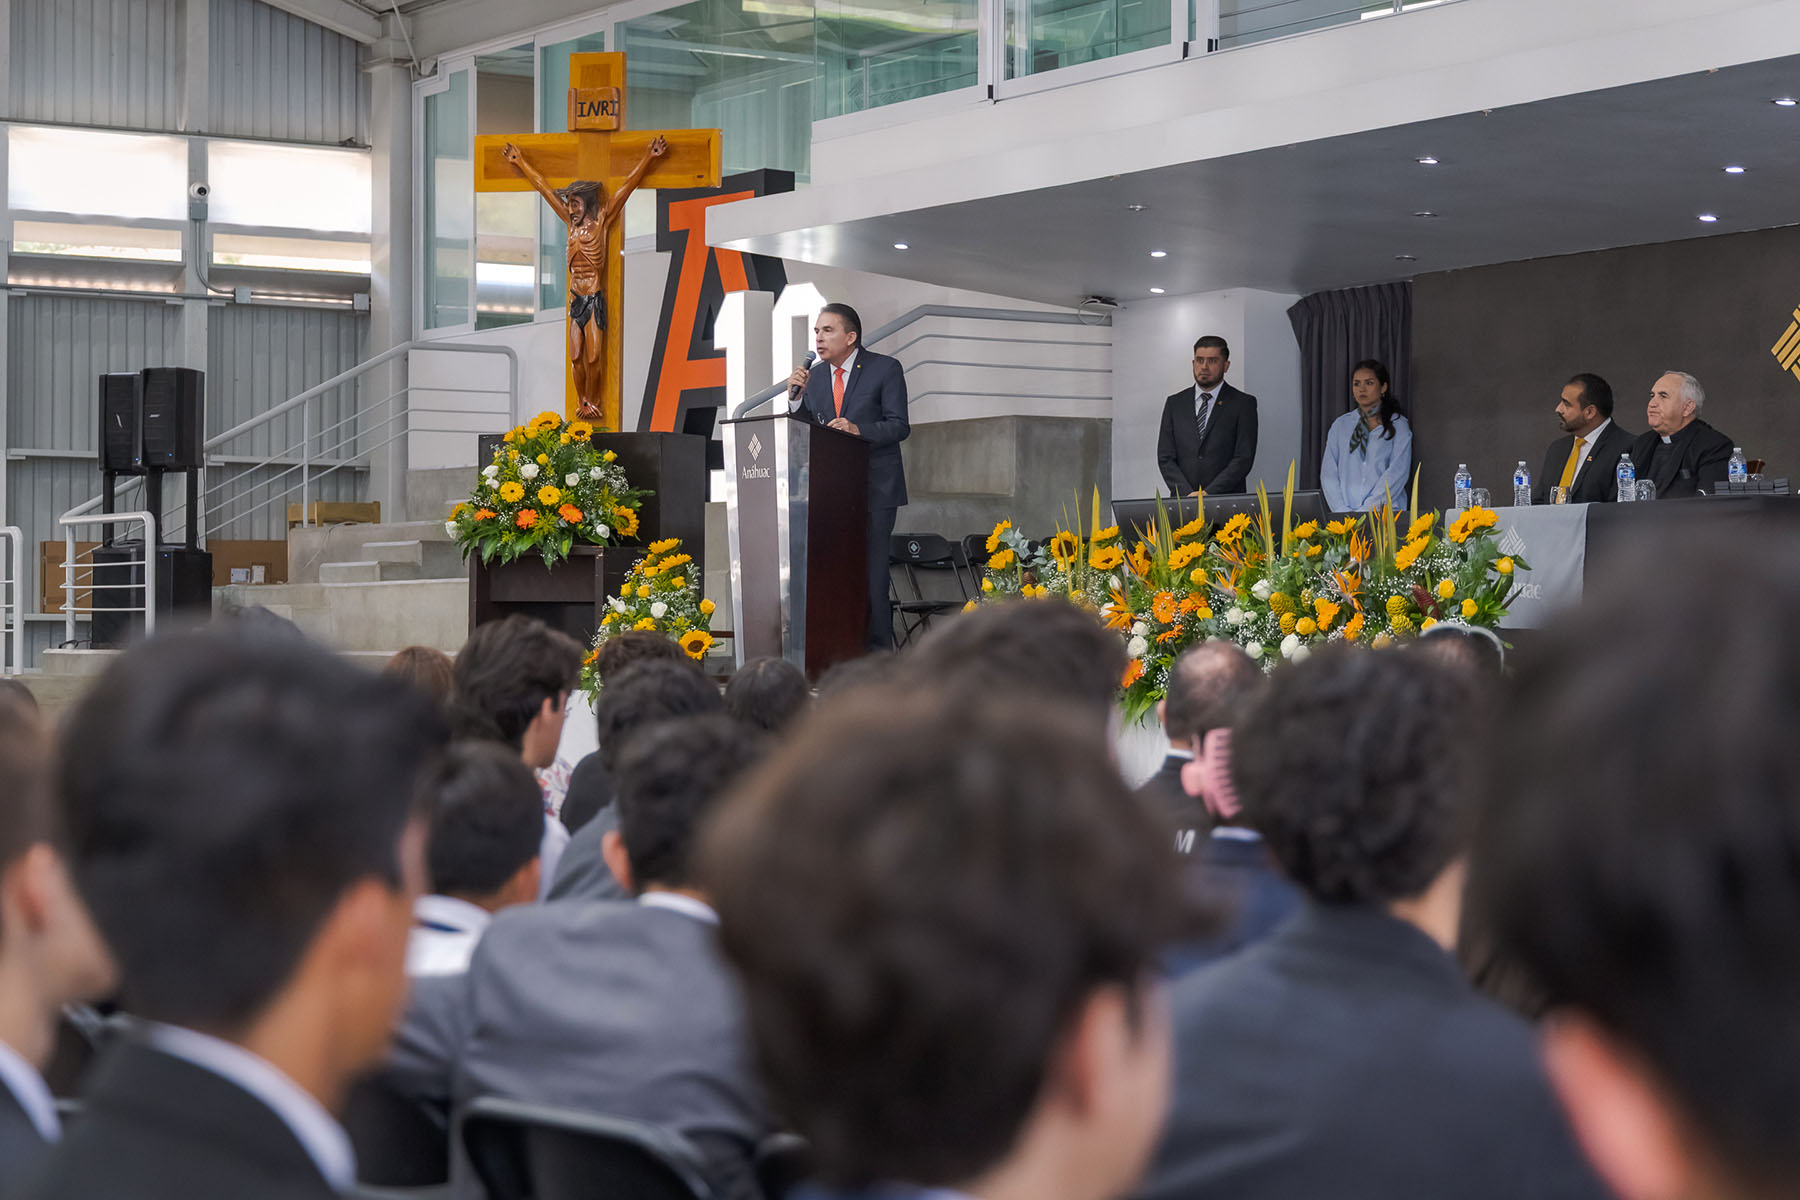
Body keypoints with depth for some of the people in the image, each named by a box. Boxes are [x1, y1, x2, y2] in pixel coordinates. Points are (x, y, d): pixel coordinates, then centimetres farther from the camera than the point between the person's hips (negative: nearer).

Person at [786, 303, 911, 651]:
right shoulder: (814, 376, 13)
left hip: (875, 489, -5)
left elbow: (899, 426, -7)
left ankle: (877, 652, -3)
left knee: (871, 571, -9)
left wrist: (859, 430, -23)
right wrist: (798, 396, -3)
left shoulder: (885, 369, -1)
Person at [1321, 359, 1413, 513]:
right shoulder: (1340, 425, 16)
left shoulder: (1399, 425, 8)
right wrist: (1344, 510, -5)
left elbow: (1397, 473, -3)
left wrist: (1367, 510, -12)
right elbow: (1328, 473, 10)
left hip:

---+---

**Task goal:** When a line in the material includes the word "wrist", copy it out.

**Expected output:**
left wrist: (859, 430, -23)
right wrist: (798, 396, -3)
right wrist: (1344, 510, -5)
left wrist: (1367, 510, -12)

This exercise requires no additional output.